● **Tasks to perform**:
- A) Translate into Spanish this sentence from the passage on HER2 testing guidelines below: "In summarizing the guideline, committee members cited six key recommendations for oncologists and a dozen for pathologists."
- B) Carry on the passage about the updated HER2 testing guideline, picking up after its final sentence.

● **Text for analysis**:
+-------+
The updated guideline defines a positive test for HER2 as "when, on observing within an area of tumor that amounts to >10% of contiguous and homogeneous tumor cells, there is evidence of protein overexpression (IHC) or gene amplification (HER2 copy number orHER2/CEP17 ratio by ISH based on counting at least 20 cells within an area)."
In summarizing the guideline, committee members cited six key recommendations for oncologists and a dozen for pathologists. According to the the oncologist-directed recommendations, breast cancer specialists:


Must request HER2 testing for every primary invasive cancer (and on the metastatic site if stage IV)
Should recommend HER2-targeted therapy if the test is positive
Must delay a decision about HER2-targeted therapy if the initial HER2 test result is equivocal
Must not recommend anti-HER2 therapy for patients who have negative tests
Should delay a decision about anti-HER2 therapy if the test cannot be confirmed as positive or negative
May consider HER2-targeted therapy if a test result remains equivocal, even after reflex testing with an alternative assay

In addition to assuring the that tests are performed and reported appropriately, pathologists:


Must report test results as indeterminate if technical issues with IHC and/or ISH preclude a determination of positive, negative, or equivocal
Should interpret bright-field ISH results on the basis of a comparison between normal breast cells and tumor cells
Should ensure adherence to a specific protocol for preparing specimens for testing
Should ensure laboratory adherence to CAP standards
Should consider additional testing, in consultation with oncologists, if evidence of histopathologic discordance is observed, and document the decision-making process and results in the pathology report
Should consider results IHC or ISH equivocal if uncommon situations arise involving creation of HER2-status categories not covered by the guideline definitions

The update does not represent a dramatic overhaul of the previous version but instead clarifies test criteria, definitions, and processes, said Eric Winer, MD (http://doctors.dana-farber.org/directory/profile.asp?pict_id=0000262&gs=r), a breast cancer specialist in the Susan F. Smith Center for Women's Cancers at Dana-Farber Cancer Institute in Boston.
+-------+
● **Dataset section**:
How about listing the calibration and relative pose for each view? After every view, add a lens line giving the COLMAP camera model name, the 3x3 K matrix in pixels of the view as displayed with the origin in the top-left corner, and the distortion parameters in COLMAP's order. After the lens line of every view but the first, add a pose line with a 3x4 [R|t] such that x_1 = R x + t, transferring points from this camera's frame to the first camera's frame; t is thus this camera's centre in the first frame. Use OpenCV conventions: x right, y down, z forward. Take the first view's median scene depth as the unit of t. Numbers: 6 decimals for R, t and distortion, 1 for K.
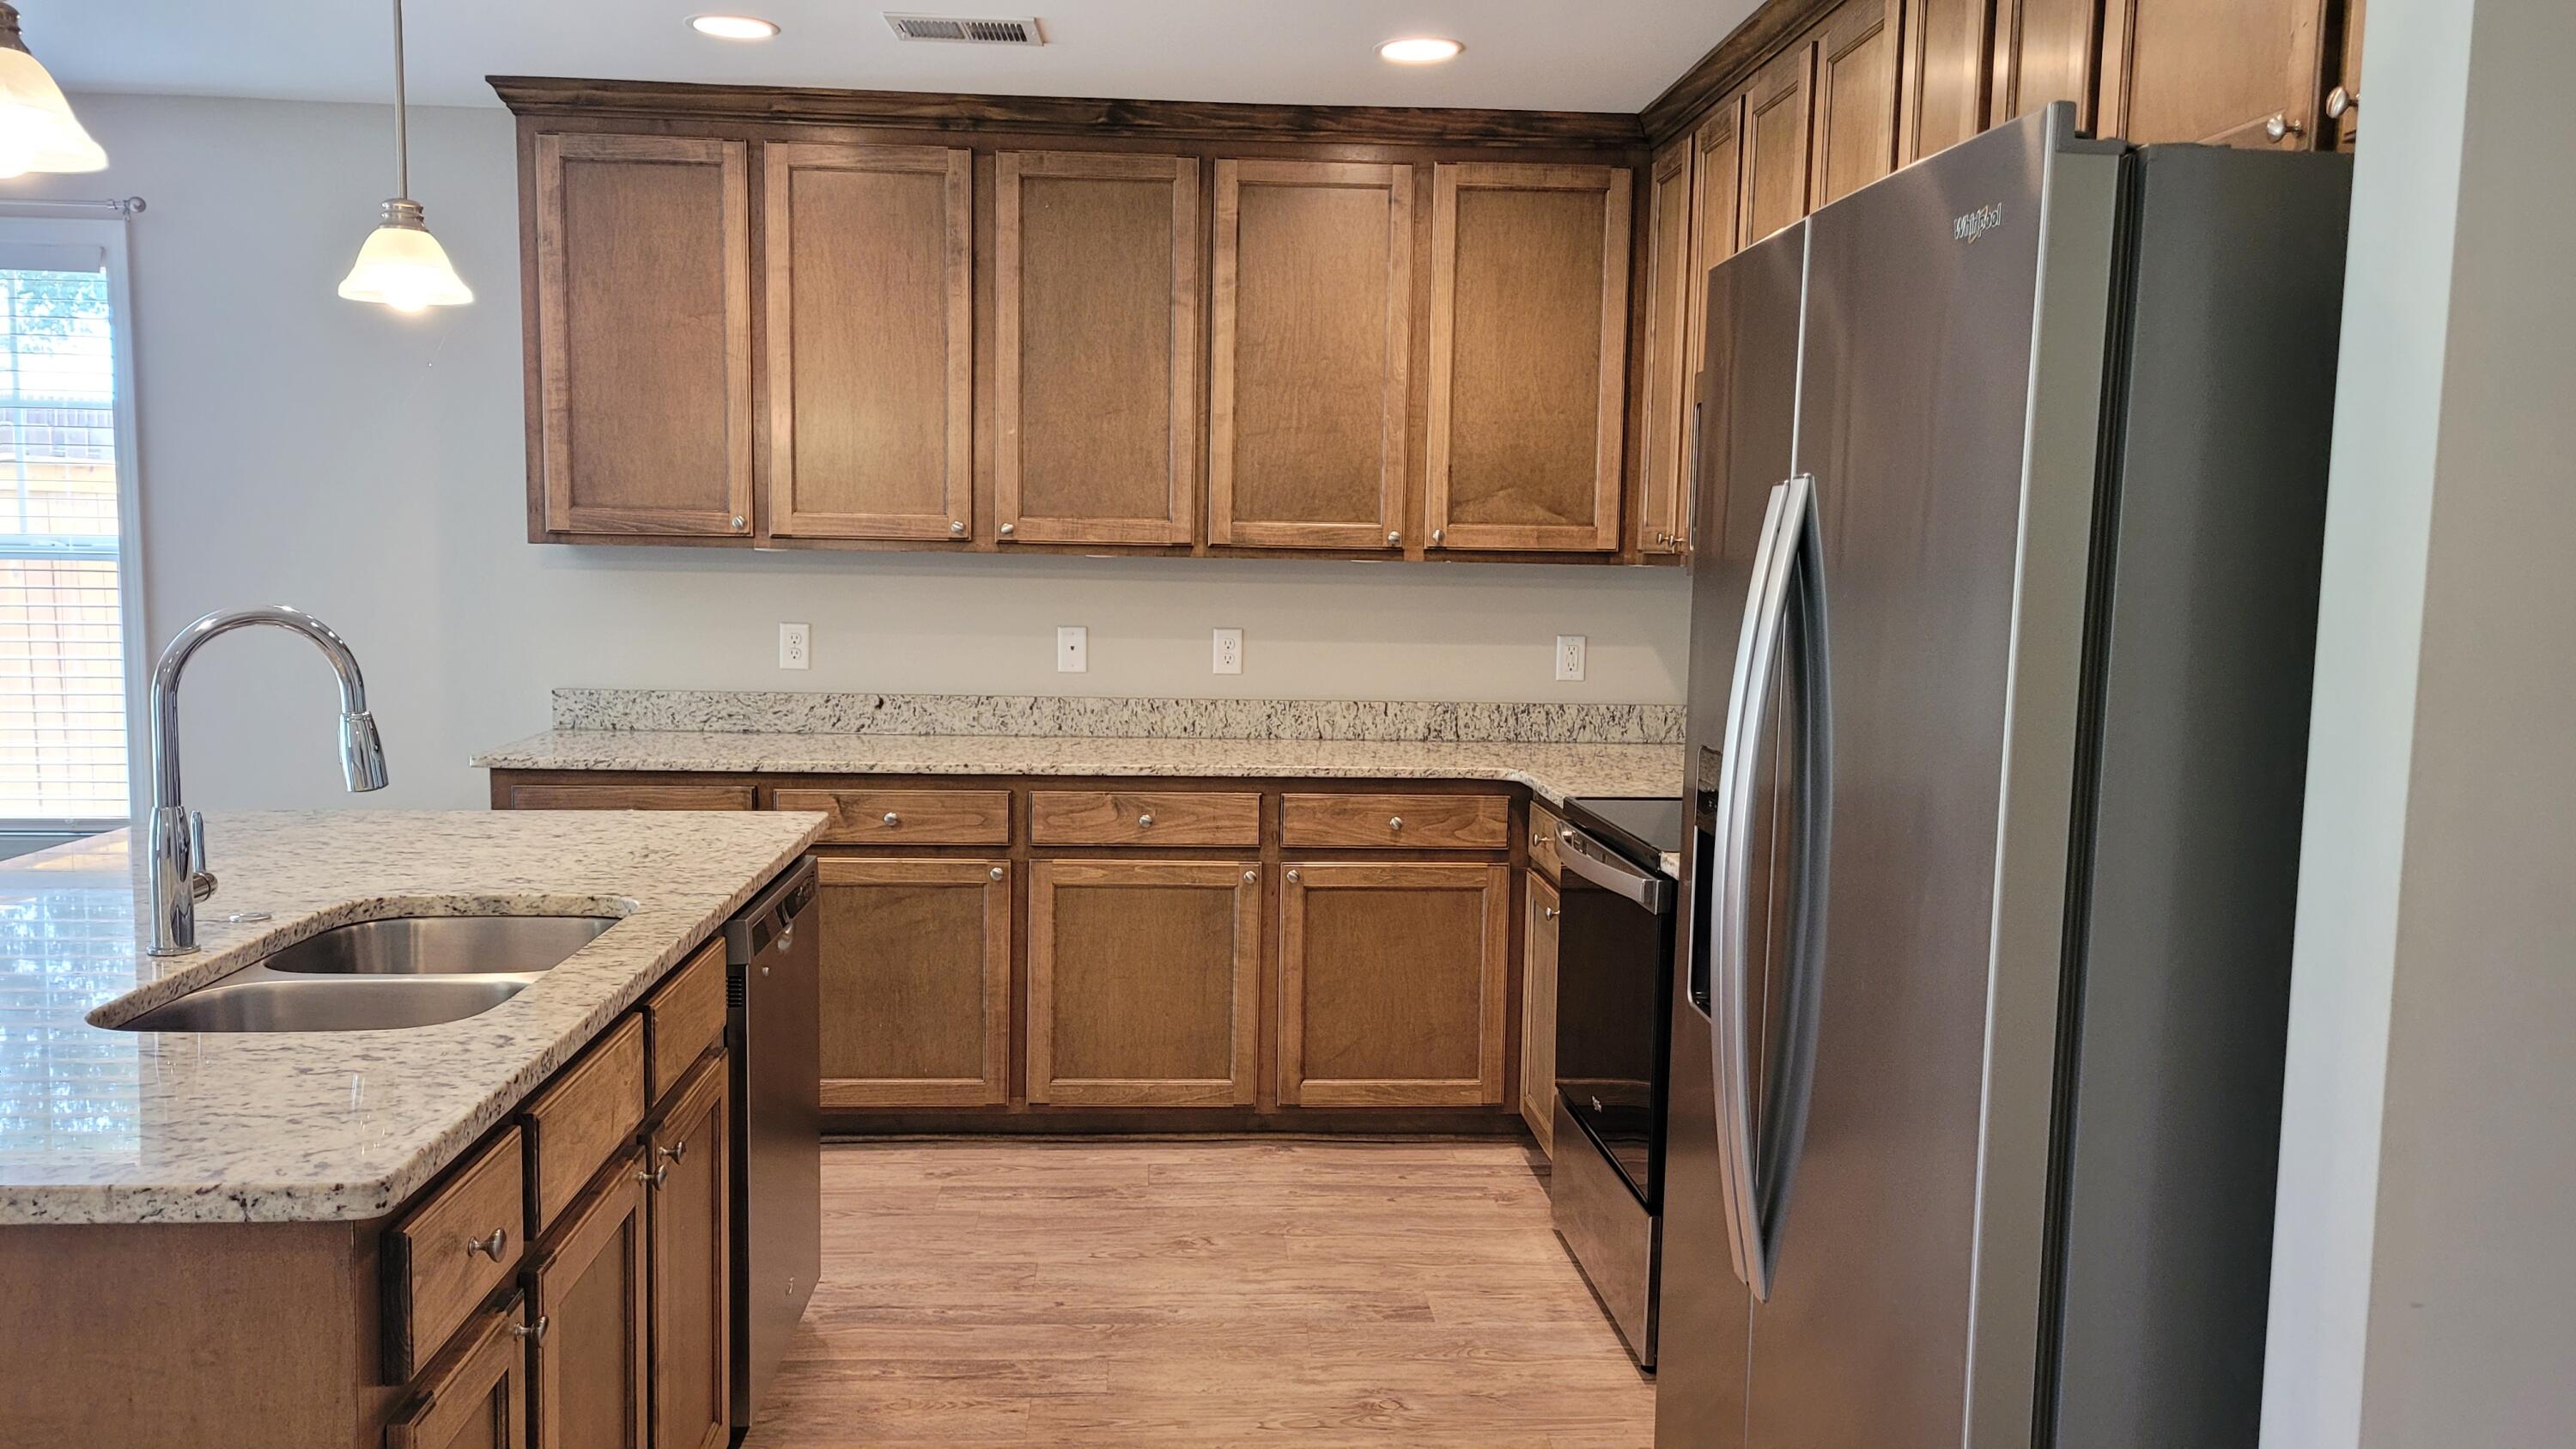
+-------+
● **Answers to the tasks**:
- A) Al resumir la guía, los miembros del comité citaron seis recomendaciones clave para los oncólogos y una docena para los patólogos.

- B)
"My sense is the guideline is a bit more explicit about the testing methodology, and also a bit clearer about how much HER2-positive disease has to be present for a specimen to be called truly HER2 positive as opposed to equivocal," Winer, who was not a member of the guideline panel, told MedPage Today. "What this guideline states is that if more than 10% of the tumor meets the criteria for HER2 positivity, then it is called HER2 positive."
The guideline update was supported by ASCO and CAP.
One or more members of the update committee disclosed relationships with Clarient-GE Healthcare, Roche, Genomic Health, Dako, and Abbott.